JAVIER FERNÁNDEZ O LA INTENSA ABSTRACCIÓN DE LA VIDA COTIDIANA
Carlos Ramírez Vuelvas
Pocas veces la abstracción reveló en sus colores tantas emociones cotidianas,
como en la obra de Javier Fernández. Aquí la violencia gris de una tormenta cayendo detrás de un ventana, sobre un fondo amarillo; allá el paralelo curvo de un par de plátanos negramente tatemados; luego, la verde alegría de una botella cuelga, bailarina, de un marco rojo; y más allá la silueta de una mujer se plasma, entera en su desnudez, encarnada en su desnudez, en el perfil de un rosa ligeramente degradado. En la historia de los colores colimenses (este verde rabioso urgido por el azul desbordado que abraza al sol), tal vez nadie nos reveló, como Javier Fernández, que las figuras del mundo, de nuestro mundo, antes que figuras son colores; y antes que colores, una emoción colorida. Para ello, el pintor habrá interpretado las posibilidades de la figura, eso que los clásicos llamaron su esencia, el peso de su conciencia en el mundo, la identidad de la figura en los lugares.

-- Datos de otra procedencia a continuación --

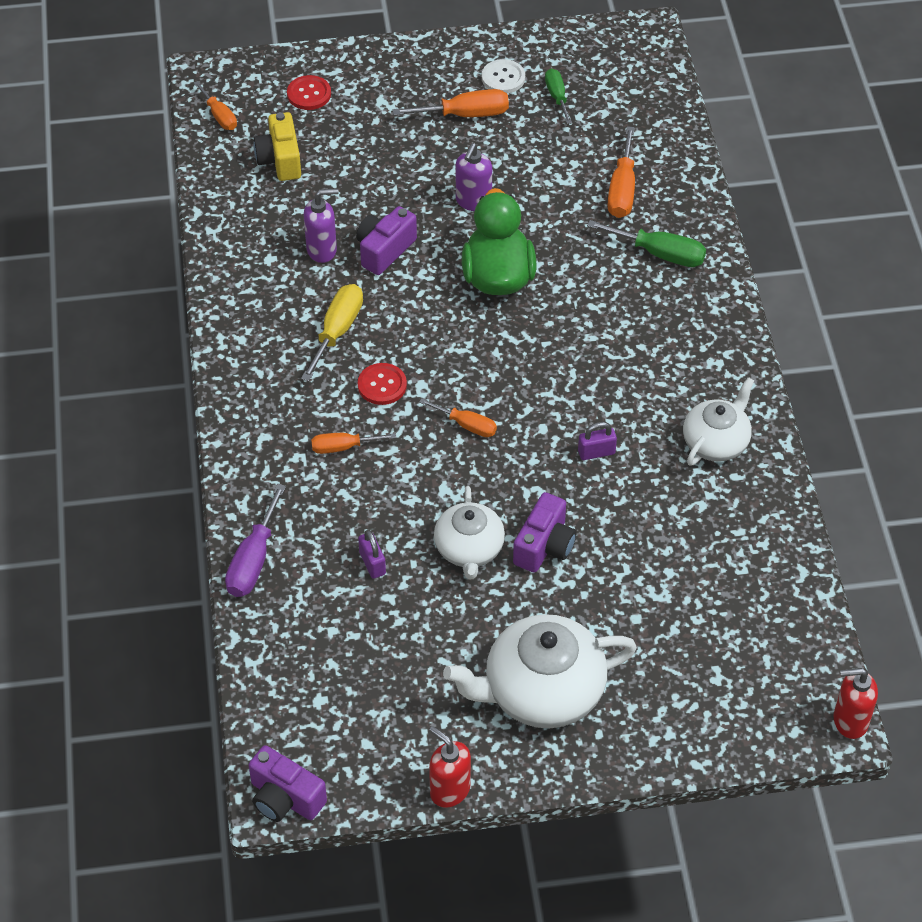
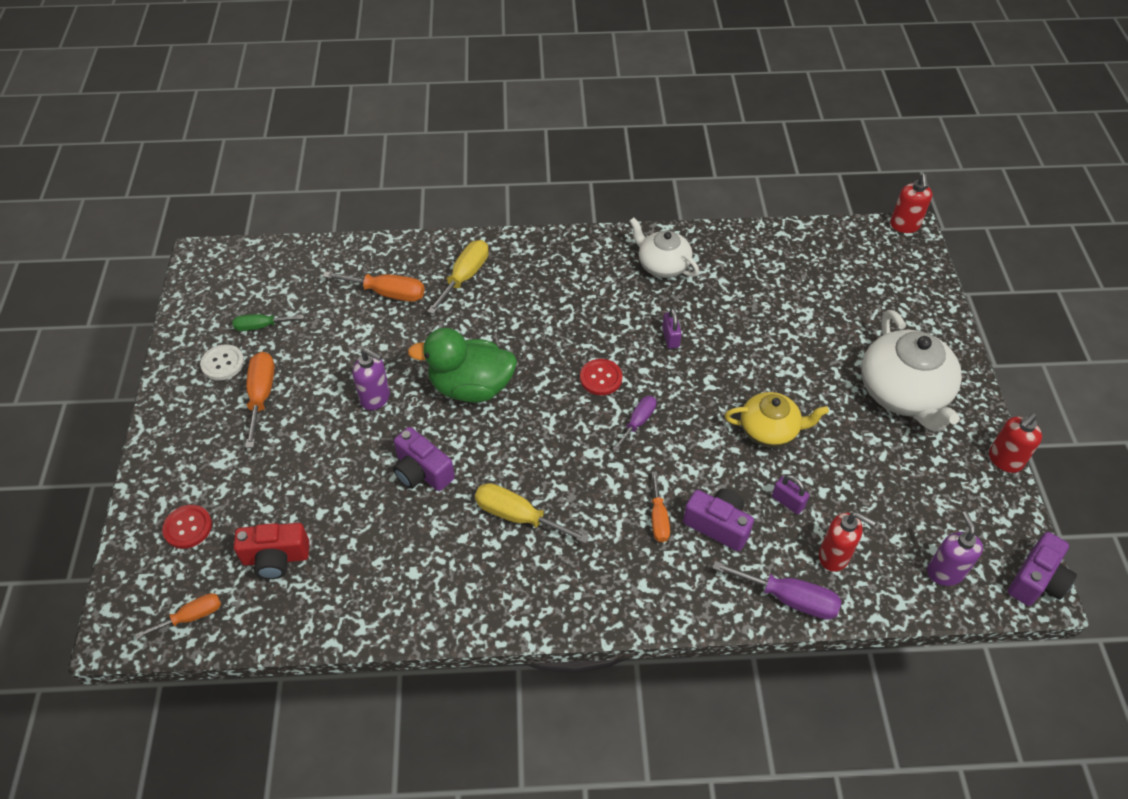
camera: 85 degrees left, 0 degrees up
(280, 159) = (276, 558): yellow camera -> red camera
(306, 603) = (834, 556): none -> red soap dispenser
(322, 250) = (411, 525): purple soap dispenser -> purple soap dispenser (945, 572)
(372, 563) = (788, 502): purple padlock -> purple padlock turned 60 degrees clockwise
(382, 385) = (588, 483): red button -> red button (601, 378)
(467, 425) = (638, 422): orange screwdriver -> purple screwdriver
(469, 549) = (769, 430): white teapot -> yellow teapot
(544, 546) = (765, 379): purple camera -> purple camera (718, 525)
(660, 254) = (465, 277): green screwdriver -> yellow screwdriver

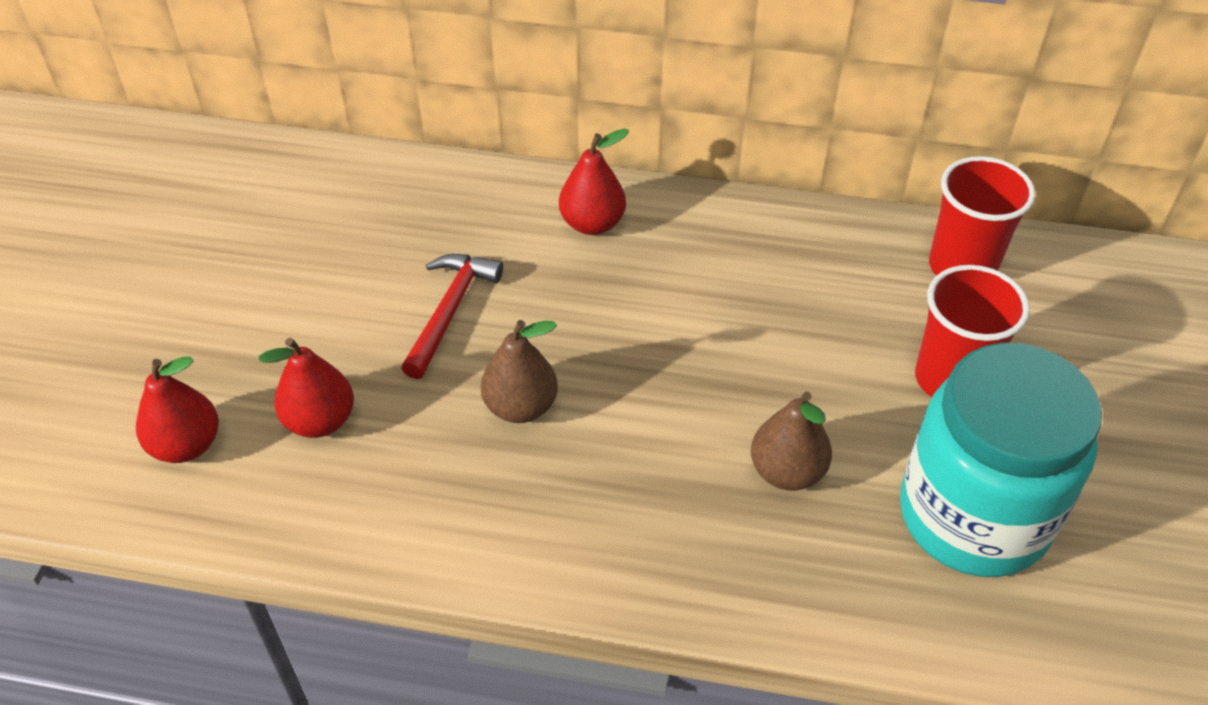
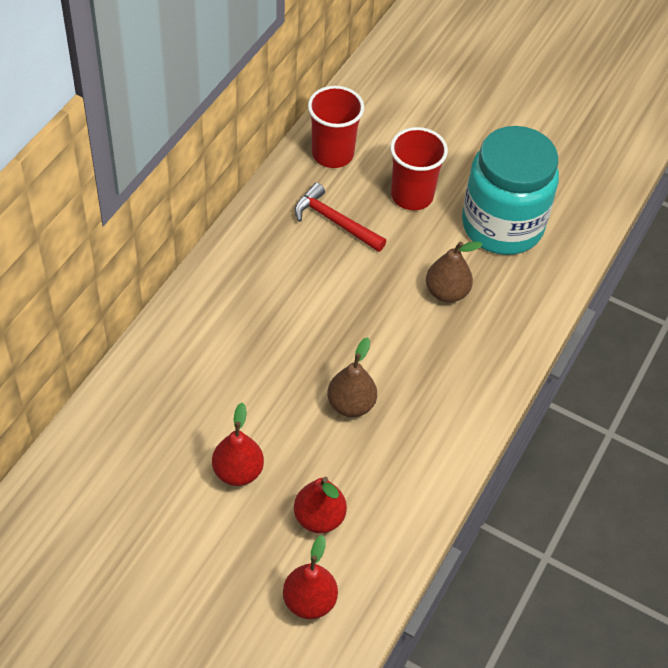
camera: 75 degrees left, 5 degrees up
(450, 311) = (253, 422): red hammer -> red hammer (335, 221)
(592, 224) = (208, 320): red pear -> red pear (238, 471)

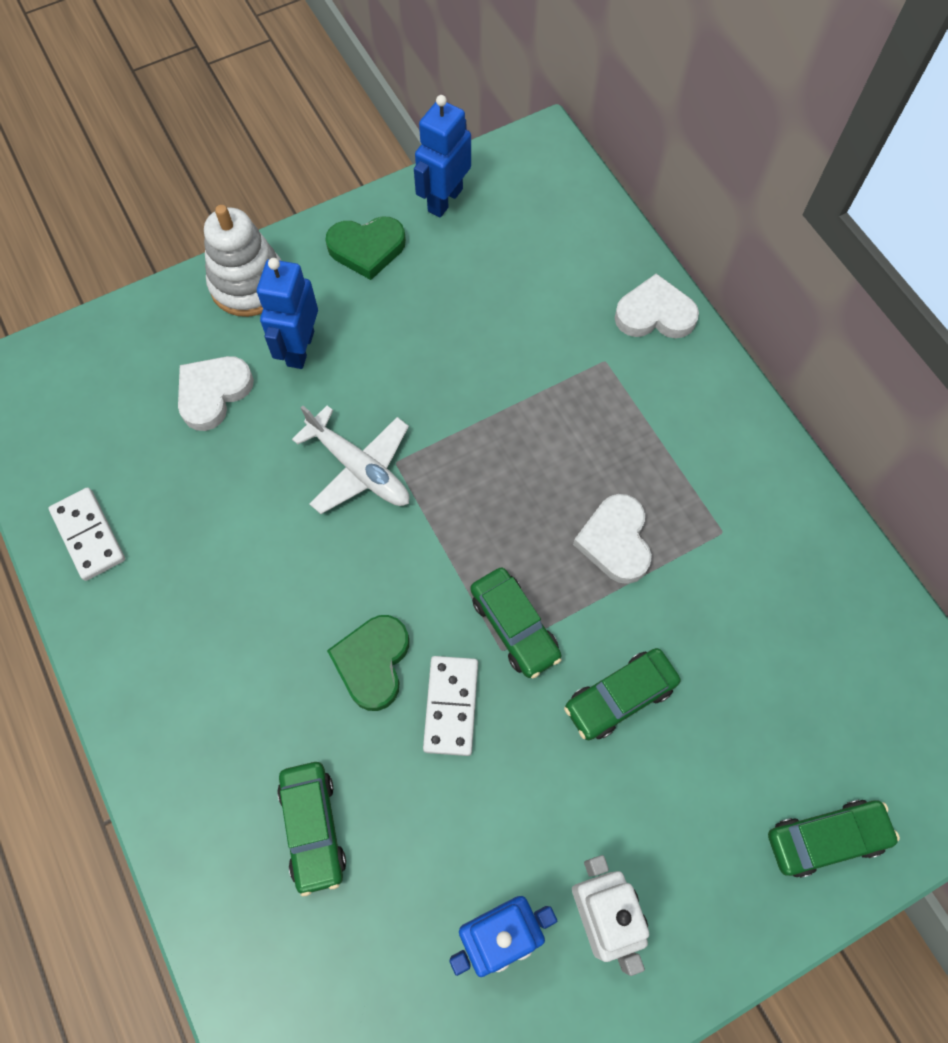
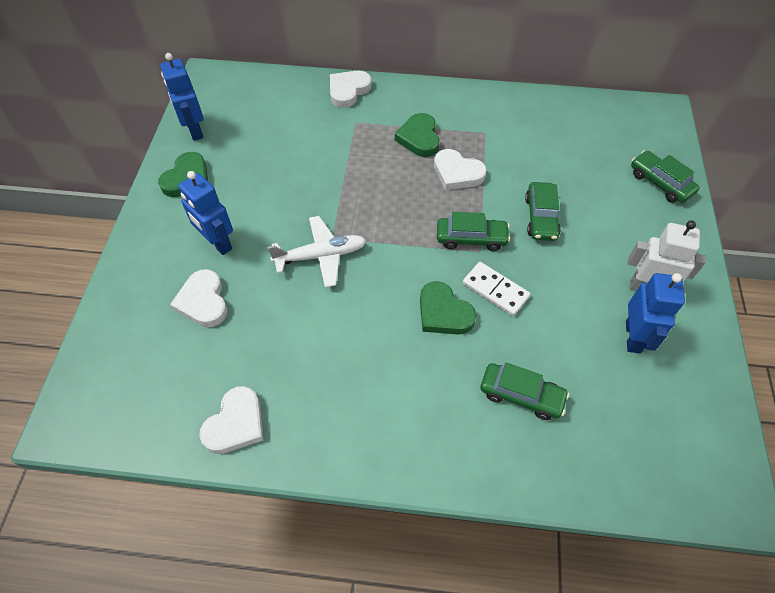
camera: 55 degrees left, 10 degrees down
(88, 535) = (236, 424): white domino -> white heart
(248, 284) = (148, 245): white stacking toy -> none
(640, 455) = (419, 138): none -> green heart
(825, 838) = (660, 183): green car -> green car turned 60 degrees counterclockwise

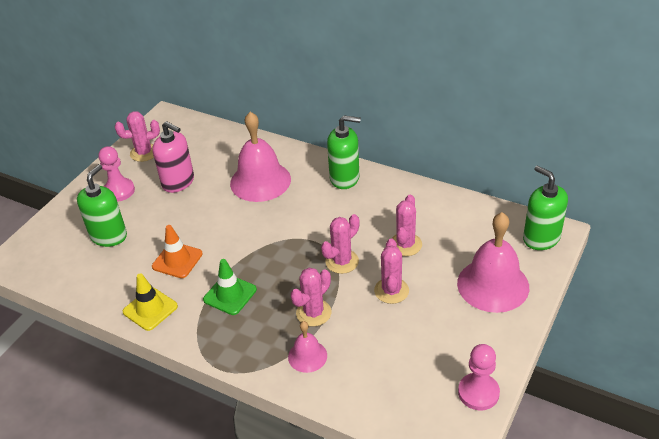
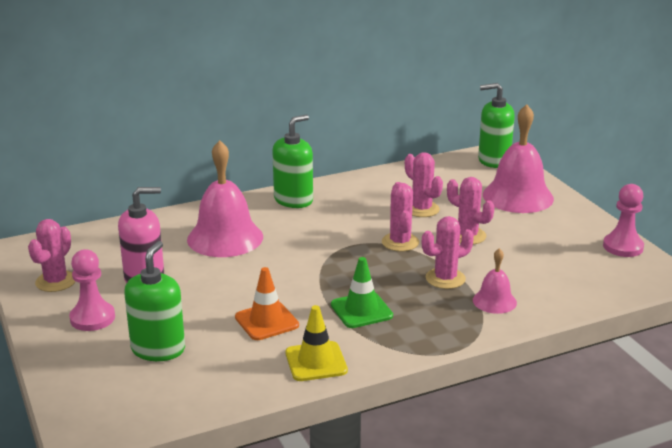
camera: 55 degrees left, 15 degrees down
(109, 236) = (158, 349): green soap dispenser -> green soap dispenser turned 45 degrees clockwise
(313, 313) = (445, 279): pink cactus -> pink cactus turned 75 degrees clockwise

En el trópico, la materia es un manchón que ocupa un sitio en el espacio. Por la obra de Javier Fernández sabemos que el color existe para aguzar la percepción del ojo. Miro Salón México: la noche baila con un rojo encendido, con un blanco nebuloso. Miro After the Storm: en la fuerza del anaranjado, el paisaje no diluye sus colores: después de la borrasca, en la intensidad de una luz que nace, el paisaje recobra su sentido. Miro Campo de Jamaica: toda roja la pupila pareciera llorar, pero mitiga la sed con agua y --en carmesí-- con su delirio. De esta paleta enamorada de los colores más profundos de las cosas, prefiero aquella que sabe desnudar la vida cotidiana. No hay imaginación más delirante que, como la de Javier Fernández, se dispone a interpretar con tanta naturalidad (inteligencia, emoción, colores que acarician la mirada) estos días que pasan.